### Excerpted text
-*-
Monday, June 23, 2014

A 2-2 Loss

Had the United States men's soccer team been offered the opportunity to take one point from its game against Portugal yesterday without having to actually play the game, TigerBlog is pretty sure the answer would have been "where do we sign?"

That would especially have been true five minutes into the game, when the U.S. gave up an awful goal to fall into an early hole.

So why did it feel like the Americans lost when the final whistle of its 2-2 tie with Portugal - the fourth-ranked team in the world in the current FIFA rankings - sounded?

It sure did, didn't it? TigerBlog can't remember too many situations like that, where a team came away with the outcome that it really hoped for and yet had it seem to be so crushing at the same time. The famous 29-29 Harvard-Yale tie in 1968 doesn't even fit, because a tie wasn't really what Harvard was hoping for, though it did lead to the immortal headline in the Harvard student paper: "Harvard Beats Yale 29-29."

By now you know what happened in the U.S. Portugal game, which could be called a 2-2 loss.

The U.S. rebounded from that awful goal to basically dominate Portugal. Even when the Americans still trailed 1-0, the sense that the game was turning was obvious.

And then Jermaine Jones curled in one of the best goals TigerBlog has ever seen to tie it at 1-1 in the 64th minute. And then Clint Dempsey chested the ball in to put the U.S. up 2-1 in the 81st minute.
-*-
### Supplied data
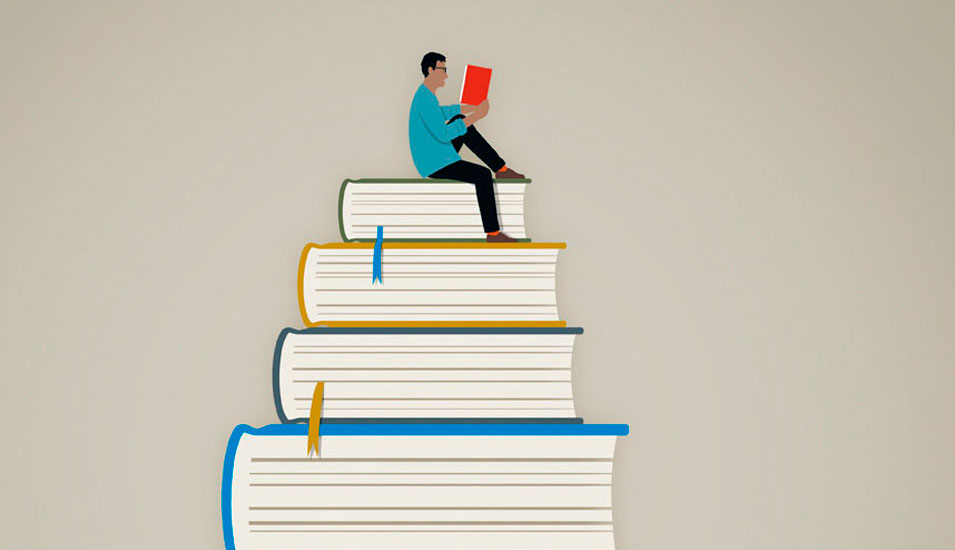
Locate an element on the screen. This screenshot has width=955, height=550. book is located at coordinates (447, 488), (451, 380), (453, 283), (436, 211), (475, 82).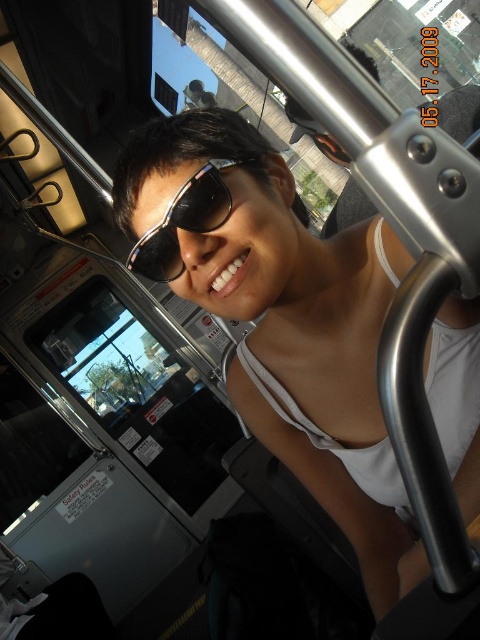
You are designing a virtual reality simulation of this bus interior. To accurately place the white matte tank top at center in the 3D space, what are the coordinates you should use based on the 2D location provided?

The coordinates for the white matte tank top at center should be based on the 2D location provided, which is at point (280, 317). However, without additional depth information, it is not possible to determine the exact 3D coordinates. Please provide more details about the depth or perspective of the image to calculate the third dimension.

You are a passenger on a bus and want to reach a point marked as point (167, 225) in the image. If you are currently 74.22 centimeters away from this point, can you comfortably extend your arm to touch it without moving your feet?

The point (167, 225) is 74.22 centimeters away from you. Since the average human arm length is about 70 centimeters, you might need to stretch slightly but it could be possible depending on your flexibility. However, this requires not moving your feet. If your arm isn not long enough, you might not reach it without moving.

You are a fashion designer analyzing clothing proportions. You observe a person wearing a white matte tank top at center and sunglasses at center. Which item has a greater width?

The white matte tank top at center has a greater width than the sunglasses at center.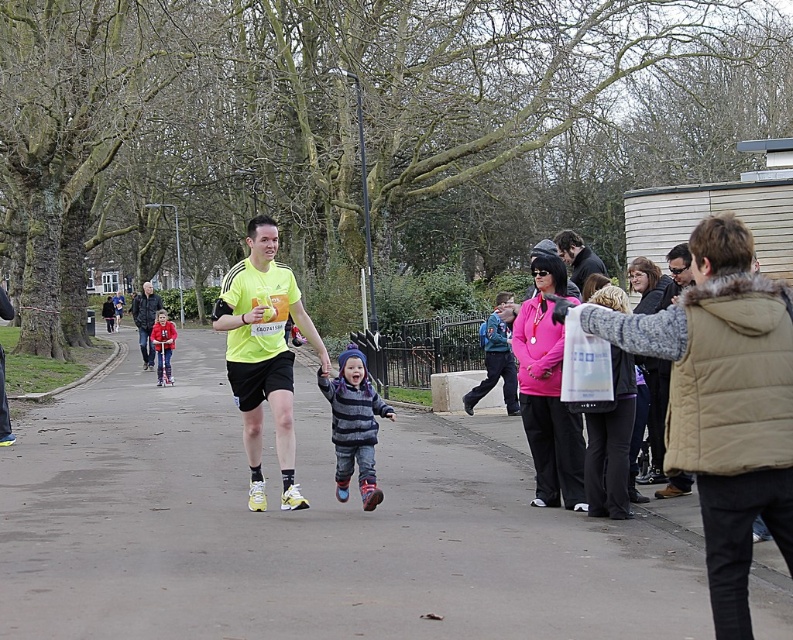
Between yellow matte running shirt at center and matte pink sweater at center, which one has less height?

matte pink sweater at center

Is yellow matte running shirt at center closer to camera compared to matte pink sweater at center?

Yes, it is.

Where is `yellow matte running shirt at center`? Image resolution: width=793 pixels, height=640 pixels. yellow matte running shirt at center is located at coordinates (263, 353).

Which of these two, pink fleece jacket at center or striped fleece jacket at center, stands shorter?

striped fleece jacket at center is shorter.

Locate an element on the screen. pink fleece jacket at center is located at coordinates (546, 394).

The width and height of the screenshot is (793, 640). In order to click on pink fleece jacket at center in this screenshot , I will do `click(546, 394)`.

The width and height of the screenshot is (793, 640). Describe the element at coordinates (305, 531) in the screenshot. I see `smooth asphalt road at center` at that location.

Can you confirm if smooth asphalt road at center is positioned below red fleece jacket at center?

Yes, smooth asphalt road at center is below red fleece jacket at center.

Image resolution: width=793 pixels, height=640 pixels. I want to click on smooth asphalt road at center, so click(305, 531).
-*-
### Tasks to perform
A. Which teams are named in the blog post about the U.S.-Portugal game?
B. In the blog post about the U.S.-Portugal game, in which minute did Jermaine Jones score to tie the game at 1-1?
C. Continue the blog post about the U.S.-Portugal game from the point where it stops.

### Answers for the exercise
A.
- the United States men's soccer team
- Portugal
- Harvard
- Yale

B. The 64th minute.

C.
It stayed that way through the 90th minute. Then TB saw five minutes of stoppage time, which is a lot, and thought "oh no."

As it turned out, that was one minute - or 30 seconds - too much. Christiano Ronaldo made a perfect cross to set up Varela, and it was a 2-2 final. In fact, the final whistle was blown just after the U.S. restarted the game.

Had the U.S. won, it would have clinched a spot in the knockout rounds and would have eliminated Portugal. Instead, all four teams in the group are still alive, as the U.S. plays Germany and Portugal plays Ghana Thursday, with both games at noon.

The U.S. is still in great shape to move on, even if it loses to Germany. Should the U.S. win or tie, it would definitely advance. Should the U.S. lose to Germany, then it would still have a huge edge in the tiebreakers.

As for the benefit of winning the group instead of finishing second, well, that's a big one. The first-place team in the U.S. group will play either Algeria, Russia or South Korea in the round of 16 (Sweet 16?). The second-place team in the U.S. group will play Belgium. That's a huge difference.

Still, when the draw was announced, the goal for the U.S. was to simply make it through, something that seemed unlikely with the fourth-ranked Portuguese, the second-ranked Germans and the long-time nemesis Ghana.

And now the Americans figure to get there. Of course, the team was so agonizingly close that it's hard to look at the tie against Portugal as a step in the right direction.

The World Cup is like no other event in the world, and this country is really missing out on what it's all about. There is no national fervor surrounding the World Cup in the U.S. like there is elsewhere.

TB emailed Diego Quesada, one of the men's lacrosse team's guides in Costa Rica in 2012, after "Los Ticos" knocked off Italy to go to 2-0-0 and clinch a spot in the knockout rounds. Diego said it was nuts there after the win.

In the U.S. it would have been nice to win, but there are still way more "what's the fuss about" people than there are "this is the greatest sporting event in the world" people.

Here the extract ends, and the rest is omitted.